The husband in one other couple didn't get COVID-19; he got prostate cancer, and it was really aggressive. The problem there was that his doctor was afraid he might get exposed to COVID in the hospital because of the staff treating COVID patients. Worse, he couldn't schedule surgery at his preferred hospital because it wasn't deemed emergency surgery; it was categorized as "elective." He and his wife resolved to slip out of Washington, D.C. and go to Philadelphia, but it worked out that his mother-in-law knew somebody who knew the top urologist at Johns Hopkins Hospital in Baltimore, which is only the greatest hospital in the whole entire world.

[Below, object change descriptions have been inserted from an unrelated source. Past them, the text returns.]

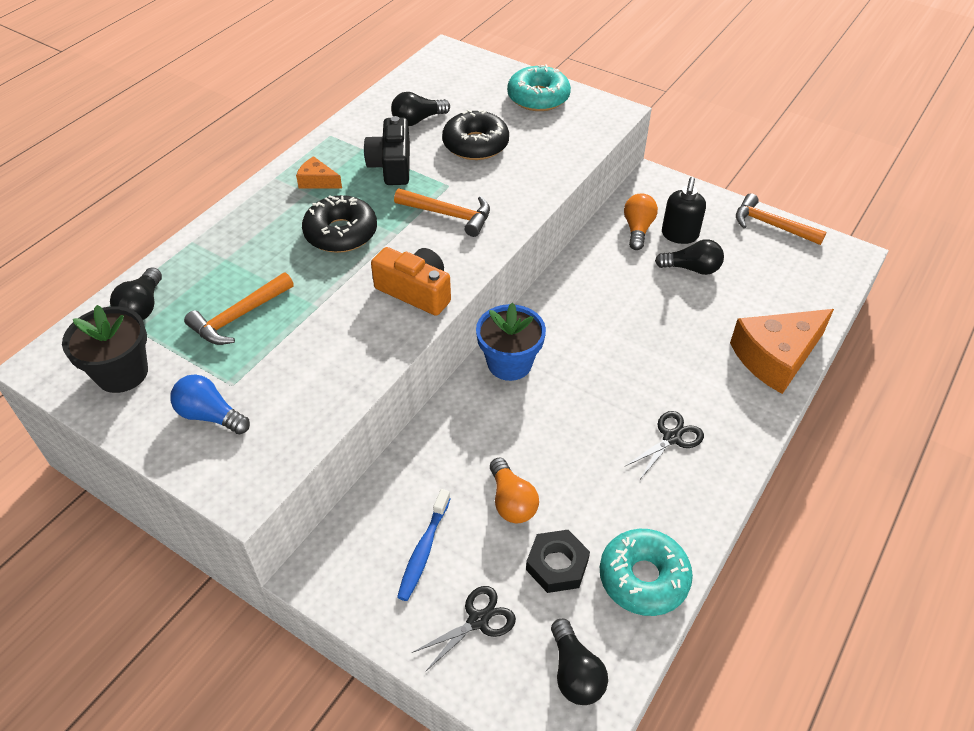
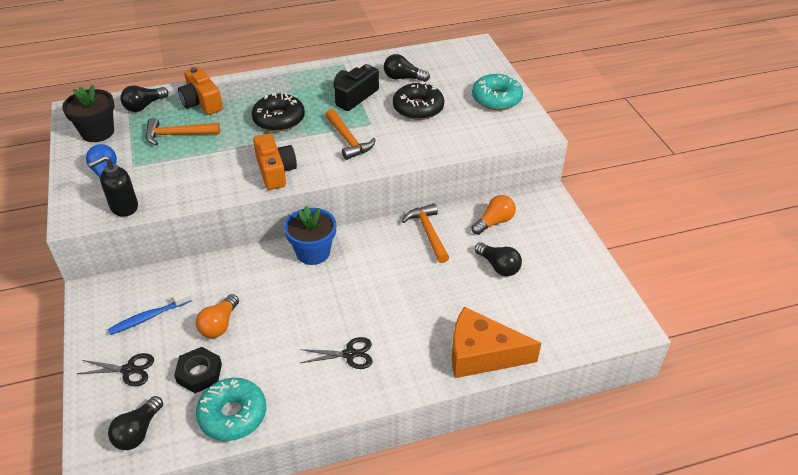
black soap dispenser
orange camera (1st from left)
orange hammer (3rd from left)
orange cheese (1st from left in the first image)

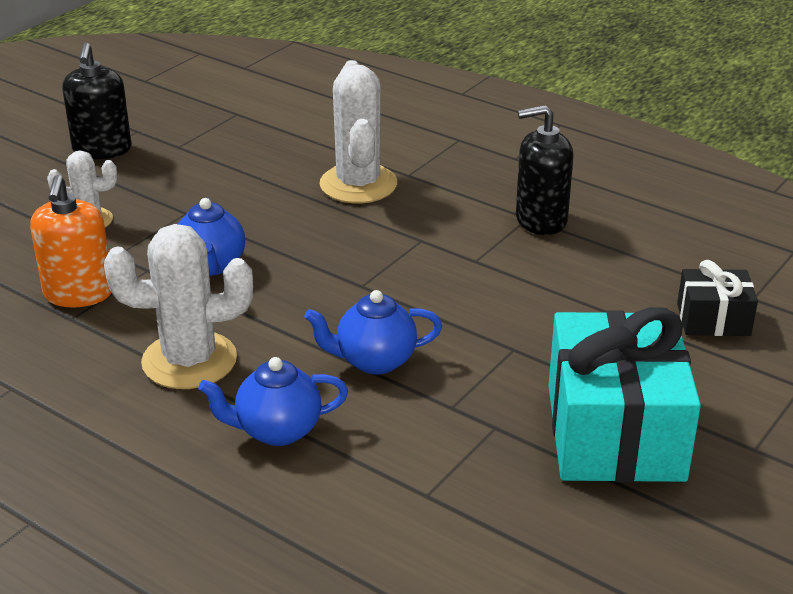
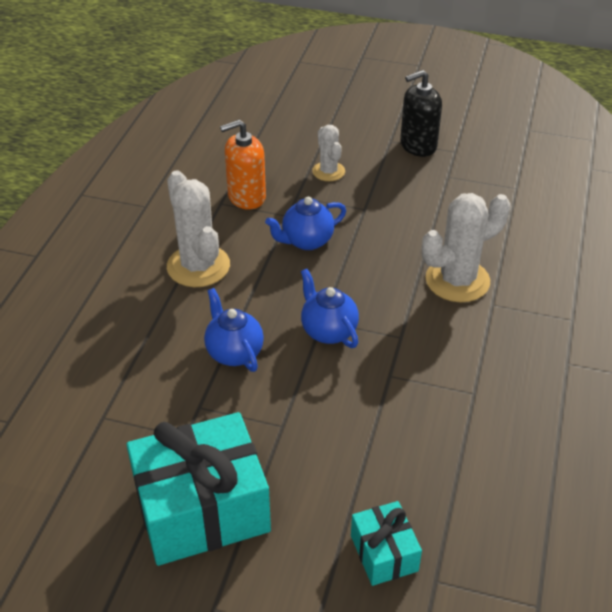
blue teapot (3rd from left)
turquoise gift (2nd from left)
black soap dispenser (2nd from left in the first image)

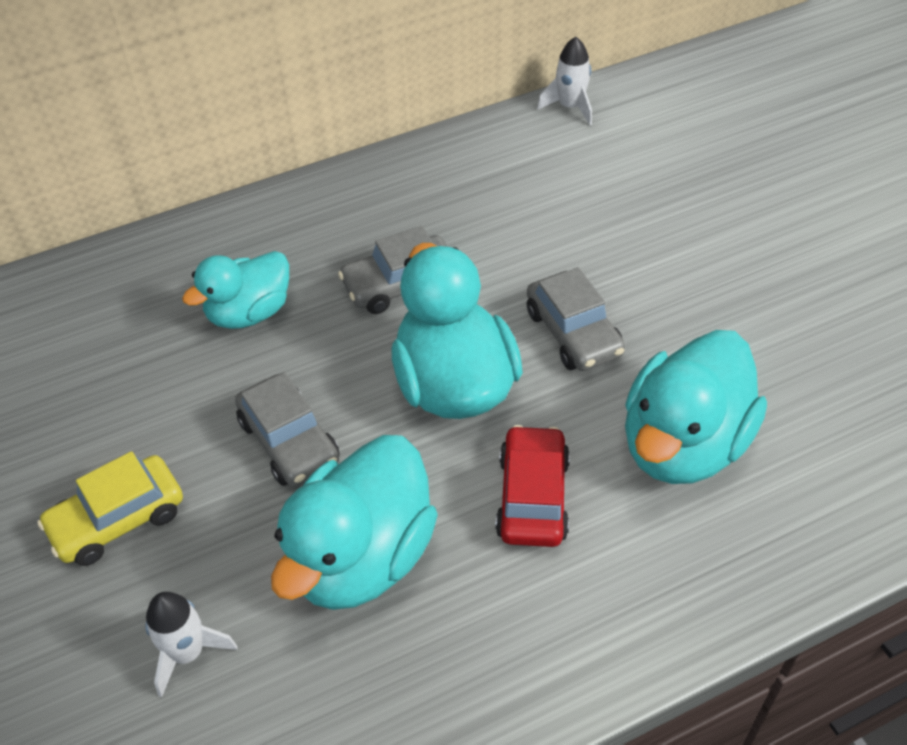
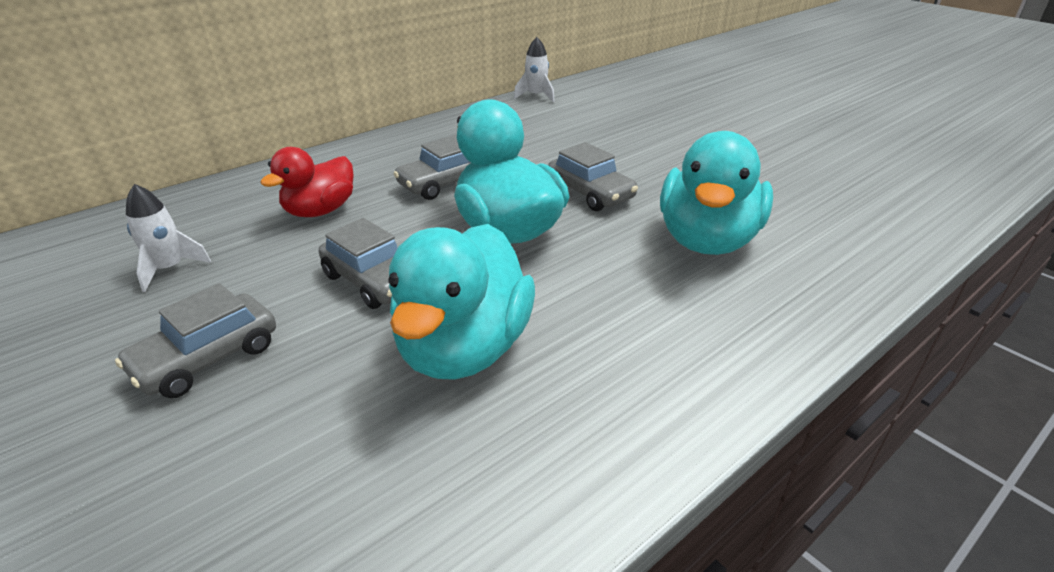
grey car (1st from left)
white rocket (1st from left)
red duck
red car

And the fourth couple lives in Detroit. The husband is a firefighter and the wife is a police officer, so they see COVID everywhere they go. But it swept through their household, and took a devastating toll on their 5-year-old daughter. This was early on, when the doctors didn't know as much as we know now. The doctors diagnosed the girl with strep throat and gave her antibiotics and fever reducers, and kept waiting and seeing if the symptoms went away. They didn't, so the doctors tried more things that also didn't work, because they weren't looking for COVID. Things developed into migraine headaches, and then swelling on the brain, and then infections in the brain matter, and then nerve damage, and then brain damage. Ultimately, the child didn't make it.